##### Source text #####

TPL Dataflow, guarantee completion only when ALL source data blocks completed

Tags:

How can I re-write the code that the code completes when BOTH transformblocks completed? I thought completion means that it is marked complete AND the " out queue" is empty?

public Test()     {         broadCastBlock = new BroadcastBlock<int>(i =>             {                 return i;             });          transformBlock1 = new TransformBlock<int, string>(i =>             {                 Console.WriteLine("1 input count: " + transformBlock1.InputCount);                 Thread.Sleep(50);                 return ("1_" + i);             });          transformBlock2 = new TransformBlock<int, string>(i =>             {                 Console.WriteLine("2 input count: " + transformBlock1.InputCount);                 Thread.Sleep(20);                 return ("2_" + i);             });          processorBlock = new ActionBlock<string>(i =>             {                 Console.WriteLine(i);             });          //Linking         broadCastBlock.LinkTo(transformBlock1, new DataflowLinkOptions { PropagateCompletion = true });         broadCastBlock.LinkTo(transformBlock2, new DataflowLinkOptions { PropagateCompletion = true });         transformBlock1.LinkTo(processorBlock, new DataflowLinkOptions { PropagateCompletion = true });         transformBlock2.LinkTo(processorBlock, new DataflowLinkOptions { PropagateCompletion = true });     }      public void Start()     {         const int numElements = 100;          for (int i = 1; i <= numElements; i++)         {             broadCastBlock.SendAsync(i);         }          //mark completion         broadCastBlock.Complete();          processorBlock.Completion.Wait();          Console.WriteLine("Finished");         Console.ReadLine();     } }

I edited the code, adding an input buffer count for each transform block. Clearly all 100 items are streamed to each of the transform blocks. But as soon as one of the transformblocks finishes the processorblock does not accept any more items and instead the input buffer of the incomplete transformblock just flushes the input buffer.

950

asked Nov 22 '12 10:11

Matt

2 Answers

The issue is exactly what casperOne said in his answer. Once the first transform block completes, the processor block goes into “finishing mode”: it will process remaining items in its input queue, but it won't accept any new items.

There is a simpler fix than splitting your processor block in two though: don't set PropagateCompletion, but instead set completion of the processor block manually when both transform blocks complete:

Task.WhenAll(transformBlock1.Completion, transformBlock2.Completion)     .ContinueWith(_ => processorBlock.Complete());

131

answered Sep 18 '22 00:09

svick

The issue here is that you are setting the PropagateCompletion property each time you call the LinkTo method to link the blocks and the different in wait times in your transformation blocks.

From the documentation for the Complete method on the IDataflowBlock interface (emphasis mine):

Signals to the IDataflowBlock that it should not accept nor produce any more messages nor consume any more postponed messages.

Because you stagger out your wait times in each of the TransformBlock<TInput, TOutput> instances, transformBlock2 (waiting for 20 ms) is finished before transformBlock1 (waiting for 50 ms). transformBlock2 completes first, and then sends the signal to processorBlock which then says "I'm not accepting anything else" (and transformBlock1 hasn't produced all of its messages yet).

#####

**Work task 1:**
Using the TPL Dataflow thread, decide whether each statement holds: (a) transformBlock2 finishes before transformBlock1; (b) once in finishing mode, the processor block drops the items left in its input queue; (c) the simpler fix keeps PropagateCompletion set on the links. Answer yes or no for each, quoting the deciding words.
**Work task 2:**
According to the TPL Dataflow thread, why does processorBlock stop accepting items while transformBlock1 still has messages to produce? Answer in one to three sentences.
**Work task 3:**
From the TPL Dataflow thread, return the stretch from "answered Sep 18" through "more postponed messages.", copied word for word.

##### Information #####

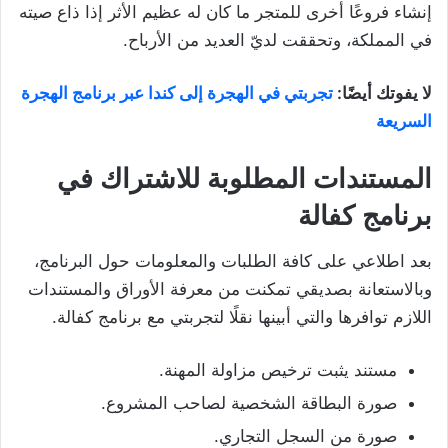
إنشاء فروعًا أخرى للمتجر ما كان له عظيم الأثر إذا ذاع صيته
في المملكة، وتحققت لديّ العديد من الأرباح.
لا يفوتك أيضًا:
تجربتي في الهجرة إلى كندا عبر برنامج الهجرة
السريعة
المستندات المطلوبة
للاشتراك في
برنامج كفالة
بعد اطلاعي على كافة الطلبات والمعلومات حول البرنامج،
وبالاستعانة بصديقي تمكنت من معرفة الأوراق والمستندات
اللازم توافرها والتي أبينها نقلًا لتجربتي مع برنامج كفالة.
مستند يثبت ترخيص مزاولة المهنة.
صورة البطاقة الشخصية لصاحب المشروع.
صورة من السجل التجاري.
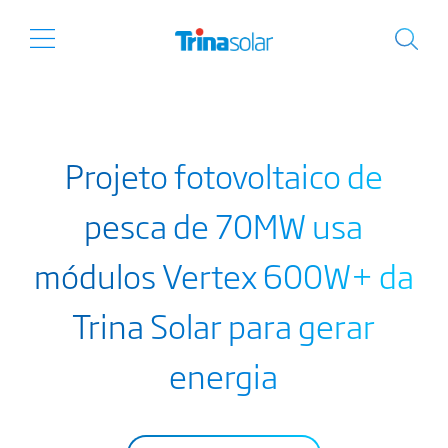
Projeto fotovoltaico de
pesca de 70MW usa
módulos Vertex 600W+ da
Trina Solar para gerar
energia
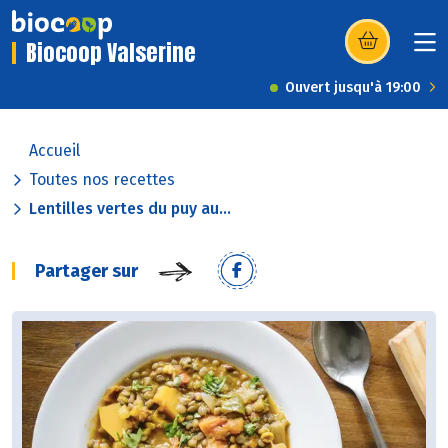
Biocoop Valserine
(s’ouvre dans u
Ouvert jusqu'à 19:00
Accueil
Toutes nos recettes
Lentilles vertes du puy au...
Partager sur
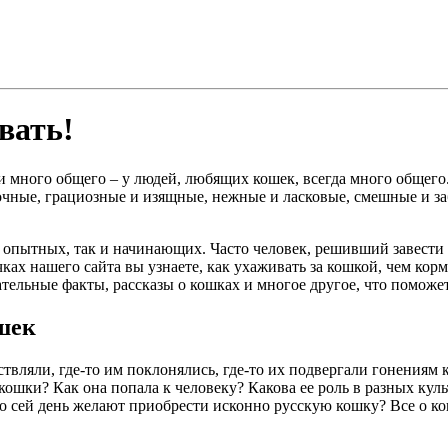
вать!
ми много общего – у людей, любящих кошек, всегда много общего
очные, грациозные и изящные, нежные и ласковые, смешные и заб
к опытных, так и начинающих. Часто человек, решивший завести 
ках нашего сайта вы узнаете, как ухаживать за кошкой, чем ко
ательные факты, рассказы о кошках и многое другое, что помож
шек
ствляли, где-то им поклонялись, где-то их подвергали гонениям 
кошки? Как она попала к человеку? Какова ее роль в разных ку
 сей день желают приобрести исконно русскую кошку? Все о кош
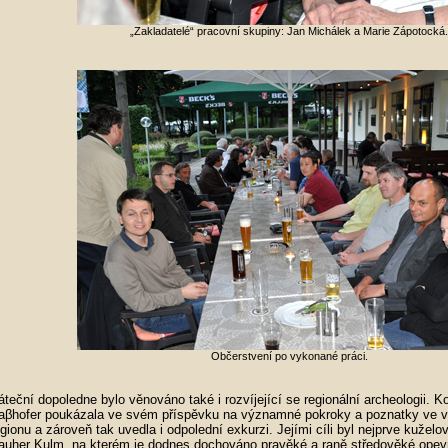
„Zakladatelé“ pracovní skupiny: Jan Michálek a Marie Zápotocká.
Občerstvení po vykonané práci.
áteční dopoledne bylo věnováno také i rozvíjející se regionální archeologii. K
aβhofer poukázala ve svém příspěvku na významné pokroky a poznatky ve 
egionu a zároveň tak uvedla i odpolední exkurzi. Jejími cíli byl nejprve kuželo
auher Kulm, na kterém je dodnes dochováno pravěké a raně středověké opev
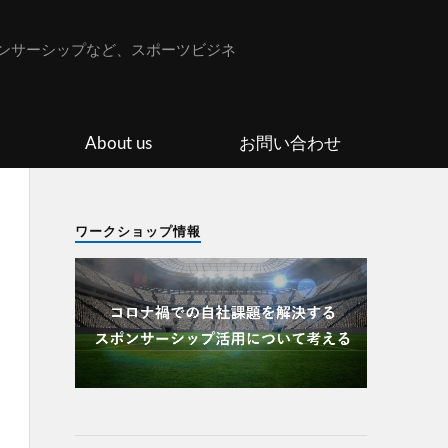
ンサーシップなど、スポーツビジネ
About us
お問い合わせ
ワークショップ情報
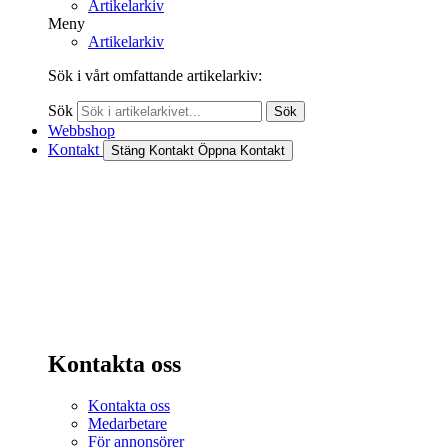
Artikelarkiv
Meny
Artikelarkiv
Sök i vårt omfattande artikelarkiv:
Sök
Sök
Webbshop
Kontakt
Stäng Kontakt
Öppna Kontakt
Kontakta oss
Kontakta oss
Medarbetare
För annonsörer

#####

**Exercise output 1:**
(a) Yes: "transformBlock2 (waiting for 20 ms) is finished before transformBlock1 (waiting for 50 ms)".
(b) No: "it will process remaining items in its input queue, but it won't accept any new items".
(c) No: "don't set PropagateCompletion, but instead set completion of the processor block manually when both transform blocks complete".

**Exercise output 2:**
transformBlock2 waits only 20 ms per item, while transformBlock1 waits 50 ms, so transformBlock2 completes first. Because PropagateCompletion is set on its link, transformBlock2 then signals completion to processorBlock. processorBlock stops accepting new items even though transformBlock1 hasn't produced all of its messages yet.

**Exercise output 3:**
answered Sep 18 '22 00:09

svick

The issue here is that you are setting the PropagateCompletion property each time you call the LinkTo method to link the blocks and the different in wait times in your transformation blocks.

From the documentation for the Complete method on the IDataflowBlock interface (emphasis mine):

Signals to the IDataflowBlock that it should not accept nor produce any more messages nor consume any more postponed messages.